### Text shown:
Transfiguration

In the gospels of Matthew, Mark and Luke, the writers recorded the account of Jesus being transformed or transfigured in the presence of his inner circle – Peter, James and John.   The uncertain location is typically referred to as the Mount of Transfiguration.  Anything reported in three of the four gospels is significant, so we should pay special attention.

Mark says, “After six days Jesus took Peter, James and John with him and led them up a high mountain, where they were all alone. There he was transfigured before them. His clothes became dazzling white, whiter than anyone in the world could bleach them. And there appeared before them Elijah and Moses, who were talking with Jesus. Peter said to Jesus, “Rabbi, it is good for us to be here. Let us put up three shelters—one for you, one for Moses and one for Elijah.” He did not know what to say, they were so frightened. Then a cloud appeared and covered them, and a voice came from the cloud: “This is my Son, whom I love. Listen to him” (Mark 9:2-7)!

This was a supernatural moment for the disciples. Apparently, they had no warning of what they were about to witness.  Probably, a little joke orchestrated by Jesus.  Suddenly, his clothes began to almost glow they were so white and then Moses and Elijah appeared with him.  The other gospels tell us that the face of Jesus was also bright as the sun and that Moses and Elijah appeared in glorious splendor. There were times when God spoke to Jesus but those around him just heard thunder.  But this time, these three disciples could clearly see the two epic figures from Israel’s past.  Either Jesus introduced them or they were wearing name tags (church event) or they simply knew in their spirit who these men were.  These two were probably the most revered men in the Jewish pantheon of heroes.  Moses embodied the Law.  Elijah embodied the prophets. 

Peter, of course, was the first to blurt out something.  We are told that he didn’t know what to say because he and the other disciples were so frightened.  He didn’t know what to say, but he said something anyway.  Can you relate? “Let us put up three shelters – one for you, one for Moses, and one for Elijah.”  Undoubtedly, the disciples were starstruck, but Peter’s notion reveals he was giving each of them equal billing.

### Objective:
Write the next part of the Transfiguration text, picking up right after its last sentence.

### Supplied data:
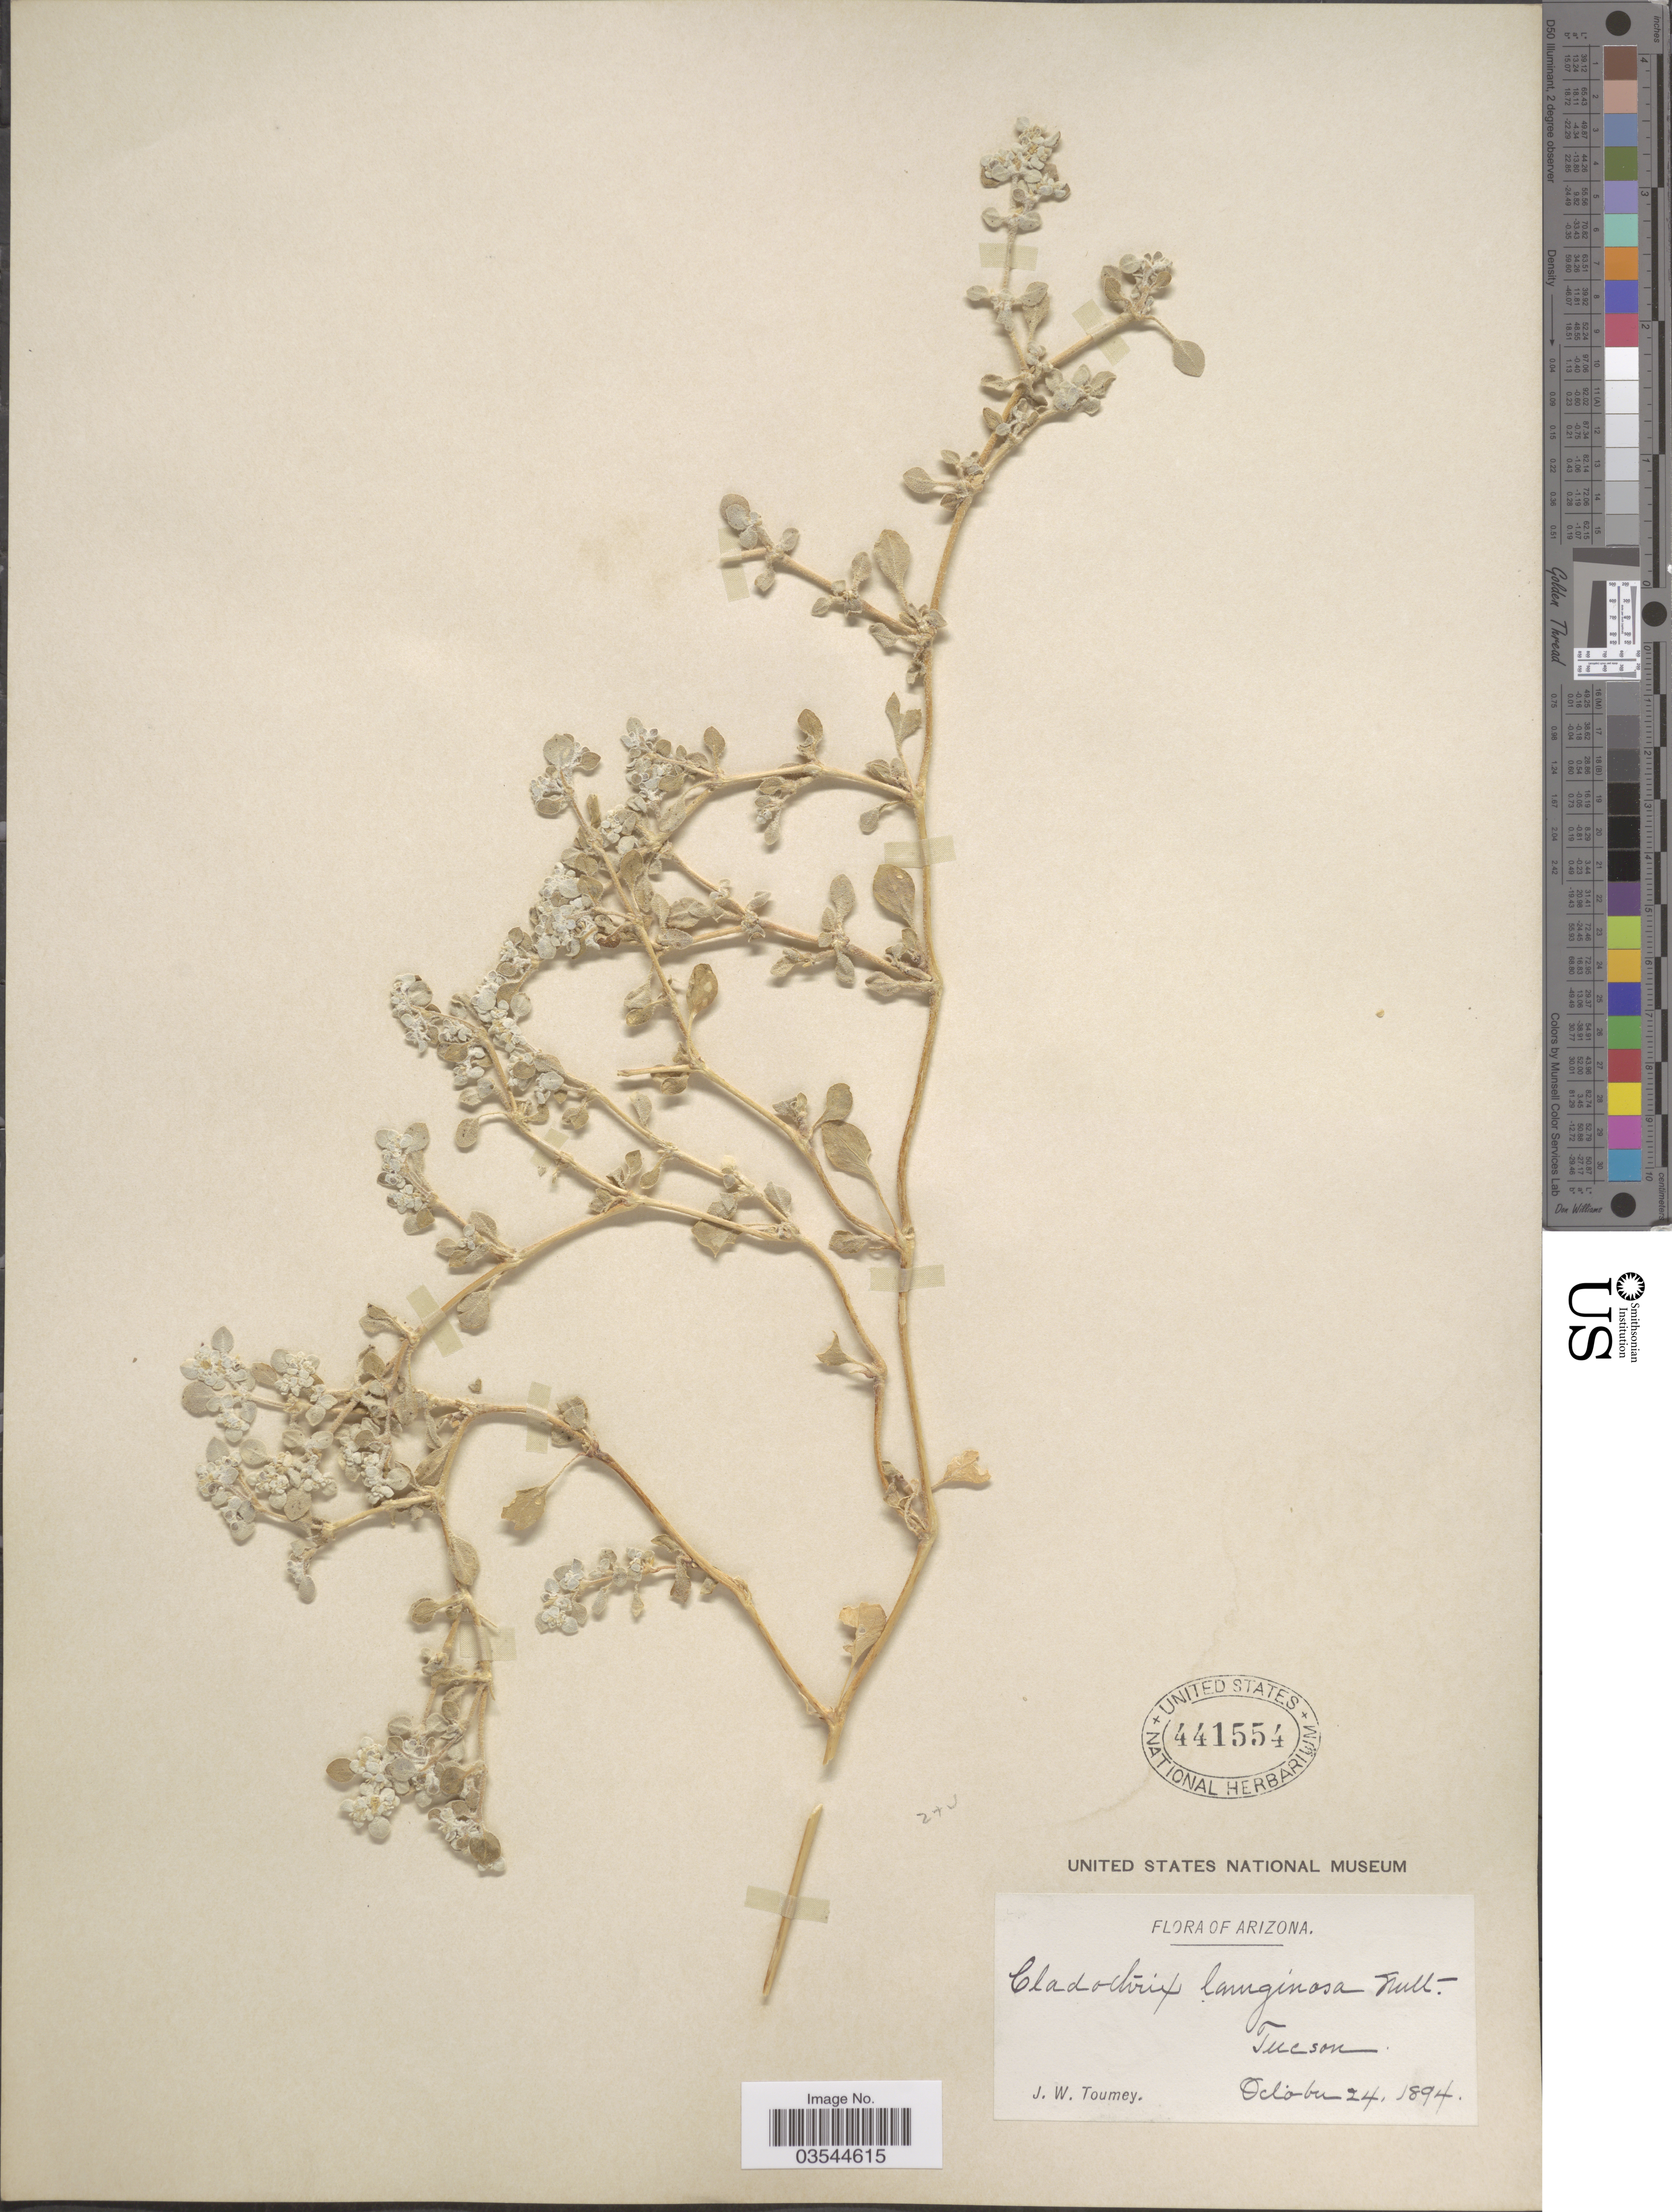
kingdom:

### Answer to the problem:
Then a cloud appeared, reminiscent of Mt. Sinai as Moses received the Law, and God spoke once again. Yahweh declared, “This is my Son, whom I love.  Listen to Him.”  As soon as God had spoken, Moses and Elijah were nowhere to be seen.  Then, Jesus instructed his three followers to tell no one what they had seen until after his resurrection.

The lesson for the Jewish followers was that, as great as Moses and Elijah were, and as much the Law and the Prophets were foundational to their faith, Jesus was greater and has the last word. We are to listen to Him.  That doesn’t mean that we should not study the Law and the prophets, but the Words of Jesus supersede all other men and all other things. Bill Johnson likes to say that Jesus is perfect theology.  Jesus said, “If you have seen me, you have seen the Father.”  So, all other scripture must be interpreted through Jesus…either his words or his actions.  However we understand the Father or the Bible, it must line up with what Jesus said and did, his words and his character.

That is a good word for today.  No matter who is espousing their theology, their politics, their cultural values, their “scientific” theories…these must all be weighed against Jesus and it is Him we must listen too. If they don’t line up with Jesus, we must discard them, even if those views resonate with our flesh.

When we begin to put our faith in men, no matter who they are, we need to remember the Transfiguration.  As great as Moses and Elijah were, they were men subject to error, frailty, and failures.   We can still honor men, but Jesus must always be our North Star and the decoder of scripture.  Remember, the Pharisees and teachers of the Law immersed themselves in scripture. They memorized it, taught it, debated over it, and held it in the highest regard.  But they missed it. They missed nearly everything God had wanted them to get.  They missed Jesus, mercy and justice, In much of his teaching, Jesus had to correct their understanding – You have heard that it was said…but I say unto you.

We live in a world saturated with talk shows, news anchors, podcasts, preachers, prophets, and pundits.  It is easy to latch on to one or two of them and grant them the authority of truth in our lives. We may quote them more than Jesus and be led by their influence more than the Word.  They may have good things to say, but Jesus is God’s beloved and we must hear him first.  Be careful that you don’t start giving more influence to men than Messiah.  The last days will be marked with demonic deception where men, fueled by the enemy, will offer signs and wonders.  The truth of Jesus Christ will have to be our plumb line to test what these men and women teach and what the fruit of their ministry is.  Always remember, “This is my Son, whom I love. Listen to him!”  

One of Satan’s strategies is the illusion that scripture is only ink on paper like any other book in the library.  It is not uncommon for us all to forget that the Word is living and active…that it contains life and power when it is received and spoken by faith.  The moment we forget that scripture is the Word of God revealing himself to us, the Word begins to lose its transformative function in our lives.

I am currently reading a little commentary on the Book of Revelation by Eugene Peterson.  As he lays foundations for understanding the book, he reminds us that scripture is designed to awaken our senses and engage our imagination.  We should not read the gospels without imagining what the scenes of Jesus healing, raising the dead, walking on the waves of Galilee, and turning over the tables in the temple courtyard would look like, sound like, and smell like. If we simply read the passage as sterile facts like dates in a history book, we miss what God intends.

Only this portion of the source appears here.